Until quite recently I was barely aware of Ford Madox Ford. When people list the great writers of the early 20th Century his name usually merits only a footnote. However, a short article in a national newspaper appraising "The Good Soldier" as one of the great English novels prompted me to read it. And great it is.
That led me onto this weighty quartet, which has lived with me for the last couple of months. And it confirms my suspicions that Ford is indeed one of our greatest writers, whether he is currently fashionable or no.
One of my first reactions was that - notwithstanding the publisher's blurbs and cover illustrations - this is NOT a novel "about" the First World War. Yes, the war is an important theme, but it is by no means the only one.

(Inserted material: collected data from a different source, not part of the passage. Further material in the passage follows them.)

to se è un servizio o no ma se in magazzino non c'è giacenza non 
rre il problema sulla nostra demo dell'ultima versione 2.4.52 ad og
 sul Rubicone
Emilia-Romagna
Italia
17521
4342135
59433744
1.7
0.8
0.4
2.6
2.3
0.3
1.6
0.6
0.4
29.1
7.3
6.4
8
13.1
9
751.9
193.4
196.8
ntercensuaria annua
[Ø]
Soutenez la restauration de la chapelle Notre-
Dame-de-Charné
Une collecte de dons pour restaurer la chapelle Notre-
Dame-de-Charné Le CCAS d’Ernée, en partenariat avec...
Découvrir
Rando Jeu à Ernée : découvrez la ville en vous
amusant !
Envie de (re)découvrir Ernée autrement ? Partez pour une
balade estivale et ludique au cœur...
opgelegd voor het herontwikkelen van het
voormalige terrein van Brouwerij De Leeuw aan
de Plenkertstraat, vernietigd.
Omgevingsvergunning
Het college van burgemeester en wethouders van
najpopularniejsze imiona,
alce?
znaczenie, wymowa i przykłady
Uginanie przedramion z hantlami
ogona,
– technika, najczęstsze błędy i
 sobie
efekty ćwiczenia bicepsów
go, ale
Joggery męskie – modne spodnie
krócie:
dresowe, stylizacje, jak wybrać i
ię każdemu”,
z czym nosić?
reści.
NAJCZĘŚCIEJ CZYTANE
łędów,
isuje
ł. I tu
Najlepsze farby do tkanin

In fact the military action, such as it is, features only in the third of the four novels making up the sequence.
No, this book belongs in the pantheon of the great "social" novels - it stands up extremely well against Galsworthy, Evelyn Waugh, Virginia Woolf, Anthony Powell, James Joyce, F. Scott Fitzgerald and even Marcel Proust, who are Ford's true contemporaries. Indeed, it shares with those writers' works an experimental approach to exploring characters' psychological motivations and thought processes that was so characteristic of the 1920s "Modernist" movement. Rarely has a writer captured so well the way in which peoples' minds REALLY work - with confusion, doubt and sudden impulsive decision galloping along in rapid succession. Ford has a rare gift for bathos - broad comedy and real human tragedy can inhabit the same page in a way which can be unsettling, but always rings true.
This is very much a novel of its time - and especially - social milieu. Almost all the main characters are members of the English upper-middle classes, and the book charts mercilessly the unravelling of their once-secure world, as Britain shifts into the modern, post-Victorian era.

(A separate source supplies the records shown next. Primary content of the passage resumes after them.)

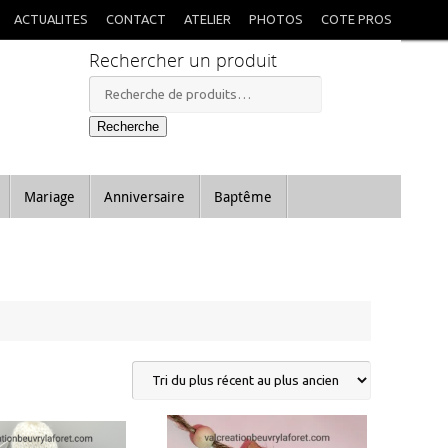
X
itées à mon retour.
ACTUALITES
CONTACT
ATELIER
PHOTOS
COTE PROS
Rechercher un produit
Recherche
pour :
Recherche
Mariage
Anniversaire
Baptême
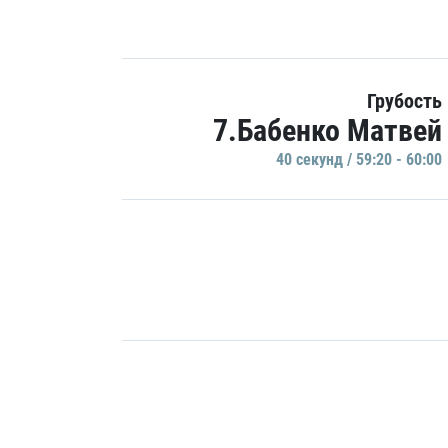
Грубость
7.Бабенко Матвей
40 секунд / 59:20 - 60:00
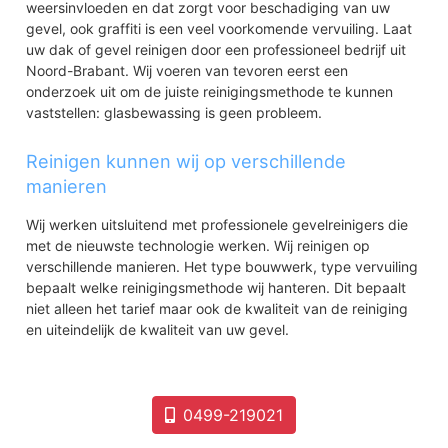
weersinvloeden en dat zorgt voor beschadiging van uw
gevel, ook graffiti is een veel voorkomende vervuiling. Laat
uw dak of gevel reinigen door een professioneel bedrijf uit
Noord-Brabant. Wij voeren van tevoren eerst een
onderzoek uit om de juiste reinigingsmethode te kunnen
vaststellen: glasbewassing is geen probleem.
Reinigen kunnen wij op verschillende
manieren
Wij werken uitsluitend met professionele gevelreinigers die
met de nieuwste technologie werken. Wij reinigen op
verschillende manieren. Het type bouwwerk, type vervuiling
bepaalt welke reinigingsmethode wij hanteren. Dit bepaalt
niet alleen het tarief maar ook de kwaliteit van de reiniging
en uiteindelijk de kwaliteit van uw gevel.
0499-219021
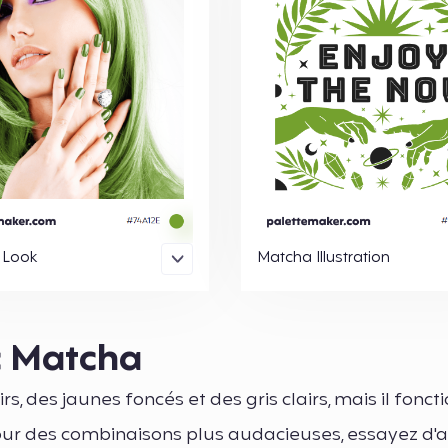
 Look
Matcha Illustration
c Matcha
, des jaunes foncés et des gris clairs, mais il fonct
our des combinaisons plus audacieuses, essayez d'a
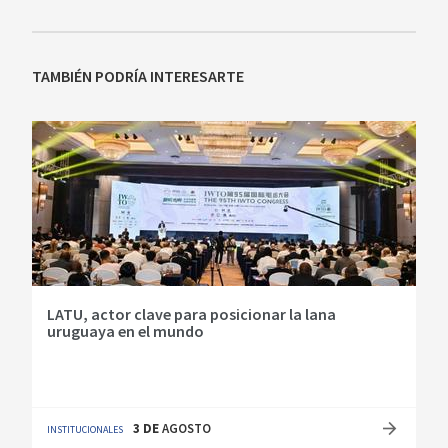
TAMBIÉN PODRÍA INTERESARTE
LATU, actor clave para posicionar la lana
uruguaya en el mundo
3
DE
AGOSTO
INSTITUCIONALES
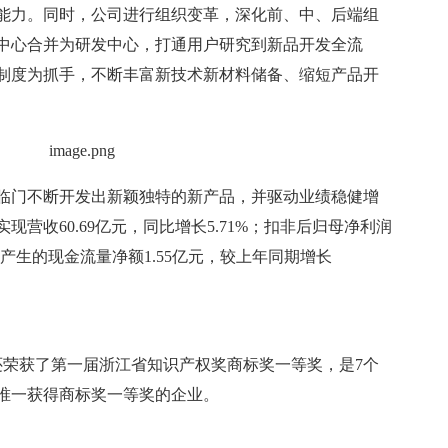
能力。同时，公司进行组织变革，深化前、中、后端组
中心合并为研发中心，打通用户研究到新品开发全流
制度为抓手，不断丰富新技术新材料储备、缩短产品开
临门不断开发出新颖独特的新产品，并驱动业绩稳健增
营收60.69亿元，同比增长5.71%；扣非后归母净利润
活动产生的现金流量净额1.55亿元，较上年同期增长
还荣获了第一届浙江省知识产权奖商标奖一等奖，是7个
唯一获得商标奖一等奖的企业。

Structurally, it is equally impressive. Ford has a breathtaking ability to "time-shift" back-and-forth without ever losing the reader's attention; each chapter starts off with a major leap forward from the one before, so that we are initially unsure of what has happened in the meantime. Then, via a series of "flashbacks" and subtle conversations, the missing jigsaw pieces are slotted into place and the picture becomes clear.
Interestingly, almost every scene consists of dialogue, with one, two and occasionally three or four characters interacting in a single location - it is almost as if Ford had one eye on a possible stage dramatisation of the story. As such, it would - in the hands of the right screenwriter and director - make a superb TV adaptation. We've had "A Dance To The Music Of Time" and "Brideshead", so come on BBC/Channel Four - why not? (EDIT, September 2012 - thanks Mr. Stoppard!)
You'll have gathered by now that I love this book. It may not be to everyone's taste - Ford's use of language can seem slightly odd to modern ears, for example - but if you enjoy a book you can "live in" for an extended period, I urge you to give it a try.